Missing Organs, Missing Donors, & Yakuza Involvement in Organ Transplants: This time in Japan! (Not UCLA)
On June 24th, 2011, A doctor, a Sumiyoshi-kai gangster, a former mobster and two others were arrested on suspicion of conspiring to illegally trade a kidney and faking an adoption between 2009 and 2010 . It’s a hell of a complicated case involving a doctor in need of a kidney transplant, a gangster that was paid to help him procure a donor and now revelations that the same doctor received a kidney transplant–and the donor is now missing.
For more on the story, see The Japan Times coverage of the events. The doctor in question, arrested for violations of the organ transplant laws did offer ¥10 million to a Sumiyoshi-kai crime syndicate member Kazuhisa Takino, 50, to find a prospective donor. The deal fell through but the good doctor was able to find a living donor for a partial transplant elsewhere. However, since the transplant, the donor in question has been reported as missing.
Police sources suggest that the case may turn into a homicide investigation. Japan has very restrictive laws related to organ donation and only a small number of people manage to receive organ transplants in Japan. In some cases, yakuza with enough money have been able to receive liver transplants at UCLA, in fact, four of them but that’s another story altogether. For more insights into the problems in in Japan which allow yakuza to muscle into the medical care business, please see this post on the history of organ donations in Japan.
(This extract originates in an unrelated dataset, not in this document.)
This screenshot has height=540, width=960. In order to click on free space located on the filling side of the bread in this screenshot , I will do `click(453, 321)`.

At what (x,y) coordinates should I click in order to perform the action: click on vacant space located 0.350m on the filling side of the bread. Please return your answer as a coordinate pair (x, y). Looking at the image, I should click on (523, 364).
Of the four gangster that received liver transplants at UCLA, two of them used Japan’s adoption system to become “adopted” by other families, changing their names and thus avoiding detection by the US authorities when they came into the United States. The adoption system in Japan has been and continues to be a convenient means of changing identity for mobsters and con artists.
While we’re on the subject, while the liver transplants at UCLA received by the four mobsters, were ostensibly paid for with money gained from illegal enterprises, which could technically make the patients and the hospital guilty of money laundering, there was never an investigation into where the money came from that was paid to UCLA. In Japan, I suppose, it is harder for mobsters to obtain organs than it is in the United States. It appears that the police are doing their job on this one.